Buscar atención urgente si después de beber hay pérdida de conciencia, respiración lenta, vómito persistente, convulsión, confusión, piel fría, glucosa baja, dolor de pecho, falta de aire, sangre en vómito, heces negras, dolor abdominal fuerte, conducta violenta, riesgo suicida o intoxicación severa.

No suspender medicamentos cardíacos, aspirina, anticoagulantes, insulina, metformina, antidepresivos o tratamientos crónicos por haber bebido alcohol sin orientación médica.

Qué es el alcohol

El alcohol de las bebidas se llama etanol. Es una sustancia que actúa sobre el sistema nervioso central y puede modificar conducta, juicio, reflejos, coordinación, sueño, emociones y memoria.

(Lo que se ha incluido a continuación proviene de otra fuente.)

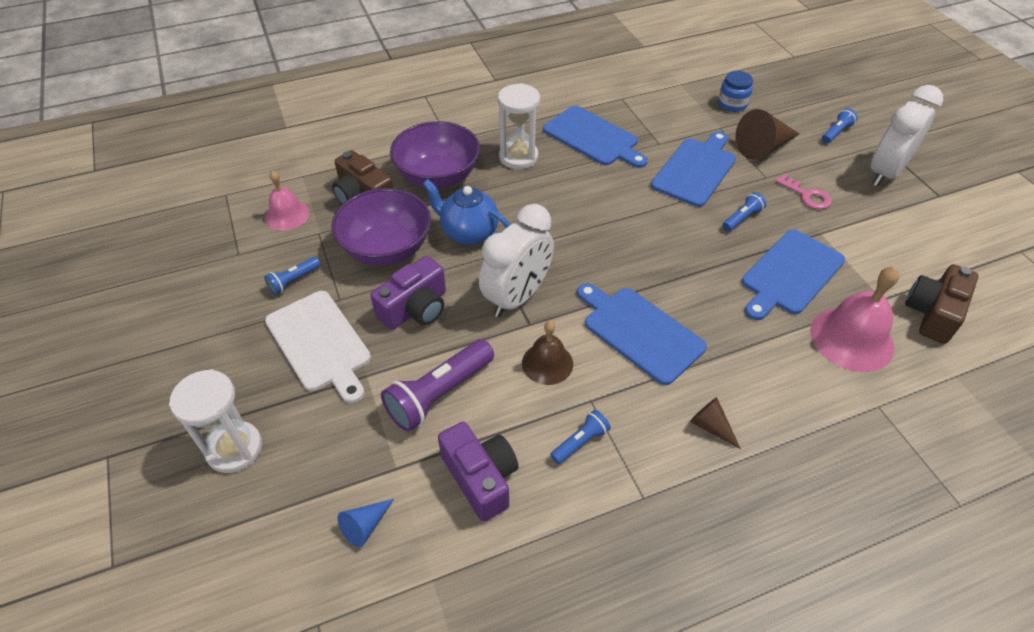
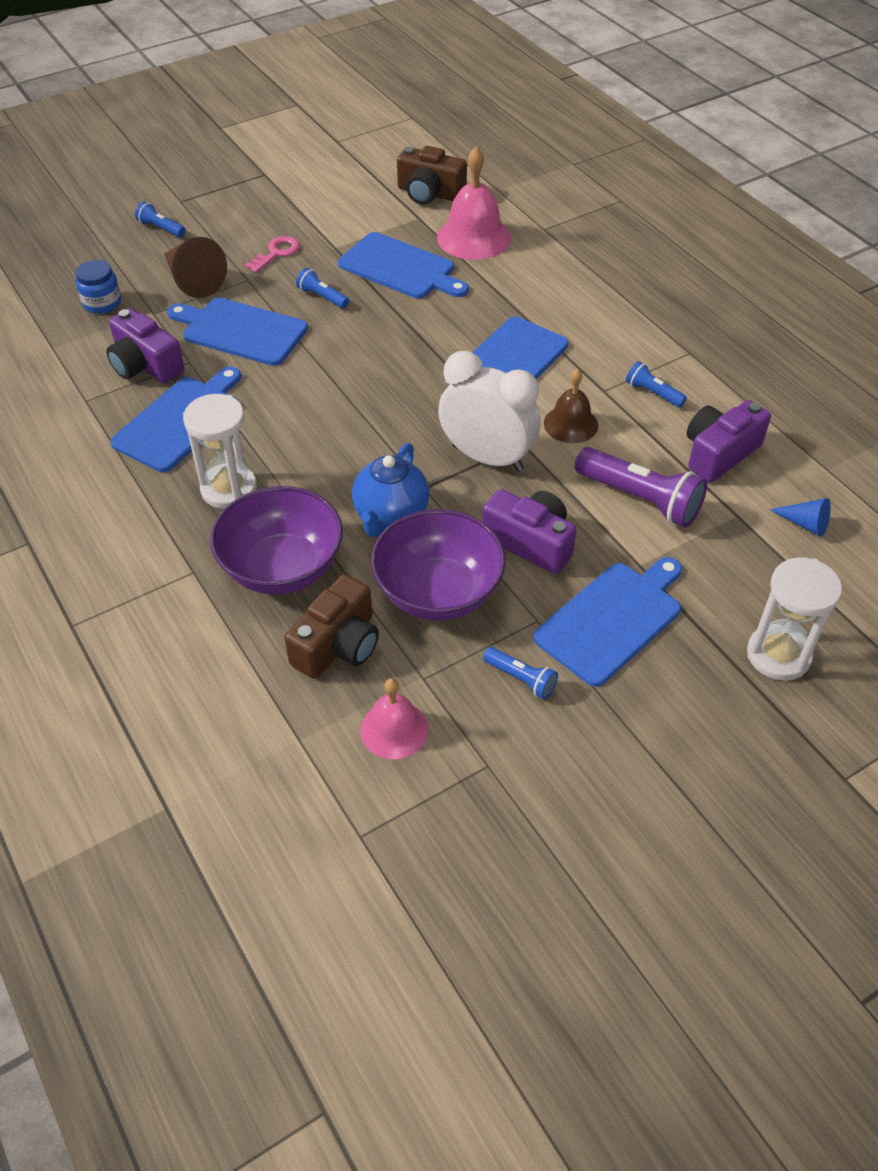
camera: 100 degrees left, 0 degrees up
(320, 343) = (612, 619): white cutting board -> blue cutting board
(657, 123) = (145, 365): none -> purple camera
(711, 426) = (602, 317): brown cone -> none
(885, 172) = (231, 202): white clock -> none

CDC señala que beber alcohol aumenta el riesgo de varios tipos de cáncer, y que el riesgo de algunos cánceres aumenta con cualquier cantidad de alcohol. CDC

El National Institute on Alcohol Abuse and Alcoholism, NIAAA, describe efectos del alcohol sobre cerebro, corazón, hígado, páncreas, sistema inmune y cáncer. NIAAA

Idea clave

El alcohol no solo afecta “la fiesta” o “el ánimo”. Afecta metabolismo, hígado, glucosa, medicamentos, sueño, juicio, inflamación, sistema nervioso, relaciones y riesgo de accidentes.

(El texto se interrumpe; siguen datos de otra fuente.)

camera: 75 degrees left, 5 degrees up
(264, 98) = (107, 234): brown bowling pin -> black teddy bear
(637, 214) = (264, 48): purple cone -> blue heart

Qué se considera una bebida estándar

Una bebida estándar contiene una cantidad aproximada de alcohol puro. La cantidad real puede variar por país, tamaño del vaso y concentración.

Ejemplos aproximados:

Bebida Cantidad aproximada Comentario
Cerveza 355 ml al 5% Una lata o botella común.
Vino 150 ml al 12% Una copa moderada.
Licor o destilado 45 ml al 40% Tequila, whisky, ron, vodka, mezcal.
Cocteles Variable Pueden contener varias bebidas estándar y mucha azúcar.

Precaución

Un vaso grande, una copa servida “a ojo”, un coctel fuerte o una michelada grande pueden equivaler a más de una bebida estándar.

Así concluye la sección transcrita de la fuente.